(TO BE DONE):
1. Answer these questions using the data architecture passage:
(a) According to the passage, what must organizations build to bring order to the chaos of their data?
(b) What two everyday examples does the passage give of data-driven actions?
(c) What does the passage call a fundamental requirement of any data solution?
2. Please print the data architecture passage starting at "Enterprise data applications" and ending at "more so imperative.".
3. Write what follows the last sentence of the data architecture passage.

(GIVEN PASSAGE):
⟨

Modern data architecture as a strategic lever in the competitive landscape
Data has become the life blood of businesses and properly managing that data to gain the most value is becoming ever more important as businesses seek to remain competitive. This Insights paper will address the importance of investing in the processes, practices, and technologies to maximize the value of data in an enterprise.
Why is an investment in enterprise data architecture so important?
Many organizations are still struggling today to manage and organize the massive amounts of data they have generated or acquired through third party interaction. It is a situation that prevents business from extracting the most value from their data which turns data into more of a liability than an asset. Although there are many challenges associated with managing and orchestrating data, organizations need to bring order to the chaos by building a modern data architecture, which will enable leverage of this data at scale in an organized and more purposeful way.
Business reasons for pursuing a modern data architecture?
The analysis and interpretation of data has become one of the competitive differentiators that businesses can use to improve operations, increase efficiencies, and garner a clearer picture of various markets. Businesses looking to remain competitive can no longer ignore the importance of data and should now be investing in data architecture and operations as a key lever to achieve their strategic goals.
Enterprises across multiple industries generate large amounts of data as part of their operations and interactions with external parties. Well organized and clear understanding of this data can lead to key benefits like improving product development, enhancing finance operations, managing risk and driving data driven actionable events. These examples take form in our day to day lives when we get those fraud alerts that notify us that our account could be compromised or the proactive marketing that we get for a new car loan because we are close to needing a new vehicle. With data that is organized, analytics whether predictive or reactive is possible and separates leaders from the laggers! With that, let’s discuss what modern architectures look like and how you can be a leader in your industry.
Creating and managing a high value trusted data environment to benefit the various functions of the company is more an art than a science and is unlike application development, which has very specific and predetermined paths for how data is to be used. The continuous need for data discovery with a highly iterative design can make managing data challenging. In addition, the need to support the highly changing data environment through a mature operating model is critical.
Enterprise data applications need to support various consumption patterns that can’t always be pre-determined. However, the need to protect data from inappropriate use is a fundamental requirement of any data solution, especially on a modern data stack which entails a key dependency on vendor partners to ensure a secure and trusted infrastructure. Data governance and data tagging is also a key dependency when it comes to data protection thus maturity in data governance capabilities is more so imperative.
Investing in data as a strategic pillar drives efficiency and is mindful of data consumers and key stakeholder needs. Investing in technical architectures proves to be strategic and building a modern data architecture executes on strategy that is critical for realizing the value offered by data.

⟩

(Box annotation data):
⟨

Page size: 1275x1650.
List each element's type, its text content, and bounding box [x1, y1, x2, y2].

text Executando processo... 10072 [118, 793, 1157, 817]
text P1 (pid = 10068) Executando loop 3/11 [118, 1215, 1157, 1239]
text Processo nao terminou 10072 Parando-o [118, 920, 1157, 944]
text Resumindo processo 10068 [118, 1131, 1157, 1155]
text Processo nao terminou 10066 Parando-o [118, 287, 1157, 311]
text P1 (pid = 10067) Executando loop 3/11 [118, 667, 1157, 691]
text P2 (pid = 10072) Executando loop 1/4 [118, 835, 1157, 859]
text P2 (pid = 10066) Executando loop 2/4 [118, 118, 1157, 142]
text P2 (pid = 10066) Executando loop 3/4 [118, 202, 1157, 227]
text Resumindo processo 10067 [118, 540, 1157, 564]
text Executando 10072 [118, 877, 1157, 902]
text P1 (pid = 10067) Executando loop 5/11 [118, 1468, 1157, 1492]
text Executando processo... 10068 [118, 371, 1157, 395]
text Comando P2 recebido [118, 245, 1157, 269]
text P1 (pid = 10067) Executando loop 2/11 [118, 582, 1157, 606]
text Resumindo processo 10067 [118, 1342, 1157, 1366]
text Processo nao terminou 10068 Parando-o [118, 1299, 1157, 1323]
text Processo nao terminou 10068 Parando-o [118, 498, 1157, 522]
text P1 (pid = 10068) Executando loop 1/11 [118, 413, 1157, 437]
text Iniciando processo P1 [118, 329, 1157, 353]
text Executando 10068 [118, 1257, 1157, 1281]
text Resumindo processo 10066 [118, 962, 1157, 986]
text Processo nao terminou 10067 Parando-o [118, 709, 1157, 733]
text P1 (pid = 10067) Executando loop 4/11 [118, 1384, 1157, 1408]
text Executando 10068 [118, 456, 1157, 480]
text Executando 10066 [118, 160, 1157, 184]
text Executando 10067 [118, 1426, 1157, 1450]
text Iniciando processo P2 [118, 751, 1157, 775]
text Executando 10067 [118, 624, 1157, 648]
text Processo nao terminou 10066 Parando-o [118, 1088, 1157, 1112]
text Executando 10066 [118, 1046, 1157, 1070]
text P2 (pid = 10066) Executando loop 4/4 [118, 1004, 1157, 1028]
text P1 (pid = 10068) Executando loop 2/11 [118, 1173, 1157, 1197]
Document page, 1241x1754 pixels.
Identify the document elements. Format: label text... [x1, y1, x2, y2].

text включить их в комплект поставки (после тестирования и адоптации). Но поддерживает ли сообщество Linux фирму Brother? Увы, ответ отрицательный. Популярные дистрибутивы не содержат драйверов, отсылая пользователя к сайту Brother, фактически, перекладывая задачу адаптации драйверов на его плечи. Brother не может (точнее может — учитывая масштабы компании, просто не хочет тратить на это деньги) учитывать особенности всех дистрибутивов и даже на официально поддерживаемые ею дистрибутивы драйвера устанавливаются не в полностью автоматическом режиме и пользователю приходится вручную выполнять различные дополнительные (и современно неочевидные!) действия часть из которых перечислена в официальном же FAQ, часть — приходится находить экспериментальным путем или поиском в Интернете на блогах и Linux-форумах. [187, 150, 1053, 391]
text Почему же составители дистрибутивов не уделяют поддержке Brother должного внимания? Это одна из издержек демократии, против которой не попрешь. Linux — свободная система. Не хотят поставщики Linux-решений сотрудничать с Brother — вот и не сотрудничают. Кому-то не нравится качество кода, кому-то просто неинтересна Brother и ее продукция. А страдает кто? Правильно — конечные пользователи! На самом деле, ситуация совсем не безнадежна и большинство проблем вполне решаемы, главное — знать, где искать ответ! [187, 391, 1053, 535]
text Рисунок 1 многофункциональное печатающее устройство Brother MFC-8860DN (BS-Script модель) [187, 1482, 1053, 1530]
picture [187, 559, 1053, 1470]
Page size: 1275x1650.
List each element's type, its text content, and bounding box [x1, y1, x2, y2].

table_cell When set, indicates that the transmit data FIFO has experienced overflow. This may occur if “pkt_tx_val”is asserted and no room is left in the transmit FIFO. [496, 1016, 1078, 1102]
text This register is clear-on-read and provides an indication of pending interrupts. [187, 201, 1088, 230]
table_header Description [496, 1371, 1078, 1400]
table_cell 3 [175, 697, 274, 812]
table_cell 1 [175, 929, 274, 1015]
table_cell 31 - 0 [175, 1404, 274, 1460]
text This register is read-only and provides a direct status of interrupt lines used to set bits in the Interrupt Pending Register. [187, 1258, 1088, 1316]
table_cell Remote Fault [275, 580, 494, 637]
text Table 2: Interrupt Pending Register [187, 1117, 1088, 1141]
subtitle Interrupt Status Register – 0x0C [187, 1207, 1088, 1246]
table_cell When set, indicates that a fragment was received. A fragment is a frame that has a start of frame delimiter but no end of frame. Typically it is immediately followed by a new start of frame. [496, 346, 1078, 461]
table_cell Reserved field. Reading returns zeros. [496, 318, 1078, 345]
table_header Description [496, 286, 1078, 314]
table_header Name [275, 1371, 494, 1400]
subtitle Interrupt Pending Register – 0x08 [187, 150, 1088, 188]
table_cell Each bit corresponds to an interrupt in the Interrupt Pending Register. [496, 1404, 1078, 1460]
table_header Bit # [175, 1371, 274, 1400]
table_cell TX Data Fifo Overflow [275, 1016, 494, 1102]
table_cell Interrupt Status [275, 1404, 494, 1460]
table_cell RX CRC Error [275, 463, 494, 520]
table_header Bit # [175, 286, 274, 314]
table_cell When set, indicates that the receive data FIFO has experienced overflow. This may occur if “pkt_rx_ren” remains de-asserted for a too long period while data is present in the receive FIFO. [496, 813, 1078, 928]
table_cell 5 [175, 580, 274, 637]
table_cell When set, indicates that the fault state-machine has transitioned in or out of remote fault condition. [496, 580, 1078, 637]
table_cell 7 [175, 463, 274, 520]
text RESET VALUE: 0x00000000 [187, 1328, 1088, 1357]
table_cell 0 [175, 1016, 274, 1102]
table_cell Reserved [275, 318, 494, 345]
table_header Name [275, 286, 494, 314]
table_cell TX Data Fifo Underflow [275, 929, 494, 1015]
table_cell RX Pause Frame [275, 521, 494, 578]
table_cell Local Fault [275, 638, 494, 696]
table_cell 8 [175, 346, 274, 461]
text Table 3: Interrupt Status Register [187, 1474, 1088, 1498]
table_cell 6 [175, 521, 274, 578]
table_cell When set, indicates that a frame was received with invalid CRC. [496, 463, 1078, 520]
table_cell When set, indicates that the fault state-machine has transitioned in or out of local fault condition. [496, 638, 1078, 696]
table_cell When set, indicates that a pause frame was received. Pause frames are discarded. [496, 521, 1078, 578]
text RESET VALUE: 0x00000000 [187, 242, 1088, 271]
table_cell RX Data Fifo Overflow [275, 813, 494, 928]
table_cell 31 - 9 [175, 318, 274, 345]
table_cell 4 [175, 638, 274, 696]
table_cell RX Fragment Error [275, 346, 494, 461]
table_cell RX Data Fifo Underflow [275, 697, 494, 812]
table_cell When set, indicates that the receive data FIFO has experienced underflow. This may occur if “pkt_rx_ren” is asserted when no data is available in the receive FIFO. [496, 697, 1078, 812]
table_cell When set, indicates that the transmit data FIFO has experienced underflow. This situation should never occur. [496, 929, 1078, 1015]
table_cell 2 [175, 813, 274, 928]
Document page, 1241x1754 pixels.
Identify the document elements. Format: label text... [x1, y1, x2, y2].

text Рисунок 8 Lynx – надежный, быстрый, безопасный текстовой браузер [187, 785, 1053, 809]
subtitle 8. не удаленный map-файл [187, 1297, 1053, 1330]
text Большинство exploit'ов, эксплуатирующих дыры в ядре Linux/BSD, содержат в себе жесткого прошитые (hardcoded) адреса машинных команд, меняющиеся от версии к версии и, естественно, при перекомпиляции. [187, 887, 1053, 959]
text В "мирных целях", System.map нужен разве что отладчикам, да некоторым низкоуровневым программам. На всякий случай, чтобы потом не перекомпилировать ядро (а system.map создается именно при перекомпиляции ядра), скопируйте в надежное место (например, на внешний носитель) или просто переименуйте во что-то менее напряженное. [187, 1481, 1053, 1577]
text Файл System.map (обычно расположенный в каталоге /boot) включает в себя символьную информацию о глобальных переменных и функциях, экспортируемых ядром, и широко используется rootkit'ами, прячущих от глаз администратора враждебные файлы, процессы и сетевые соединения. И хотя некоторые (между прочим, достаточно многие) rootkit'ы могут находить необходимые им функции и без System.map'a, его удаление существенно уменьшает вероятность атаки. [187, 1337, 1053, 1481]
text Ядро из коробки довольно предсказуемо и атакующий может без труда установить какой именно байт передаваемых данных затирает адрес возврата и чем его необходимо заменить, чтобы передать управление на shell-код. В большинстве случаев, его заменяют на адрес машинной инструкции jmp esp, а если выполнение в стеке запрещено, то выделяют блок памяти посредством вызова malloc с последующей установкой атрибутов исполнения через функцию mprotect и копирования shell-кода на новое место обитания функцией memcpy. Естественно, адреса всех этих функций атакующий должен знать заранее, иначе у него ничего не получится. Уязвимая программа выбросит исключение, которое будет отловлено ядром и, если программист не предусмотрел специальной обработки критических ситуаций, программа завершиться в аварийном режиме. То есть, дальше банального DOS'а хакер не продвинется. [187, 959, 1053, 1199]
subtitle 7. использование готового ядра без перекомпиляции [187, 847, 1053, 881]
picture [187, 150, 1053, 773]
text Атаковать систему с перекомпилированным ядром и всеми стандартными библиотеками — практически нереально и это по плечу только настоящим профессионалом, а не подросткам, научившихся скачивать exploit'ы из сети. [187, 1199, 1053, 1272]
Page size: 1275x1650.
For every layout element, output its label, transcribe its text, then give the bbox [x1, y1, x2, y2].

⟩

(OUTPUTS IN ORDER):
1.
(a) A modern data architecture.
(b) Fraud alerts that notify us that our account could be compromised, and proactive marketing for a new car loan because we are close to needing a new vehicle.
(c) The need to protect data from inappropriate use.

2.
Enterprise data applications need to support various consumption patterns that can’t always be pre-determined. However, the need to protect data from inappropriate use is a fundamental requirement of any data solution, especially on a modern data stack which entails a key dependency on vendor partners to ensure a secure and trusted infrastructure. Data governance and data tagging is also a key dependency when it comes to data protection thus maturity in data governance capabilities is more so imperative.

3.
Building a successful modern data architecture requires combining an organizational model with an operational model and that can be a significant challenge for many organizations.
Key points on building a modern data architecture:
There are several best practices that help to define how to establish a modern data architecture. In our experience, we recommend focusing on the following areas:
- Defining a target state conceptual architecture with prescribed design patterns
- Discovering the risks of not establishing a foundational architecture and common set of capabilities
- Ensuring organizational models guide process and establishing key roles
- Putting the puzzle pieces together with well-organized data operations
Board members and C-suite executives view “Inability to utilize data analytics and ‘big data’ to achieve market intelligence and increase productivity and efficiency” among the Top risk issues for their organizations over the next decade.
Defining a target state conceptual architecture with prescribed design patterns:
It is critical to understand the organization’s current data providers or producers and its data consumers when defining a target state conceptual architecture that features prescribed design patterns. A good architecture will account for functional and non-functional needs for the platform.
Functional needs include data accessibility methods, data quality and timeliness standards, data privacy, access controls, change management and stakeholder specific data requirements. While, non-functional needs include availability, scalability, performance and other infrastructure capabilities like backup/recovery and disaster recovery.
A conceptual architecture describes the various high-level components of an enterprise data eco-system, which takes into account the business model, goals and domain design. There are times when those components correspond to specific capabilities, such as a data warehouse or analytic application.
However, a conceptual design is chiefly concerned with mapping the purpose and logic of how the system functions in support of business goals. Common constructions or relations of these components is termed a design pattern and helps architects compare or attempt to replicate the setup of systems known to have certain advantages.
Historical constraints in understanding and working with underlying data infrastructure once inhibited business leaders and key stakeholders from playing a more interactive role in the data system design process. However, modern architectures make it possible for applied requirements to be gathered first.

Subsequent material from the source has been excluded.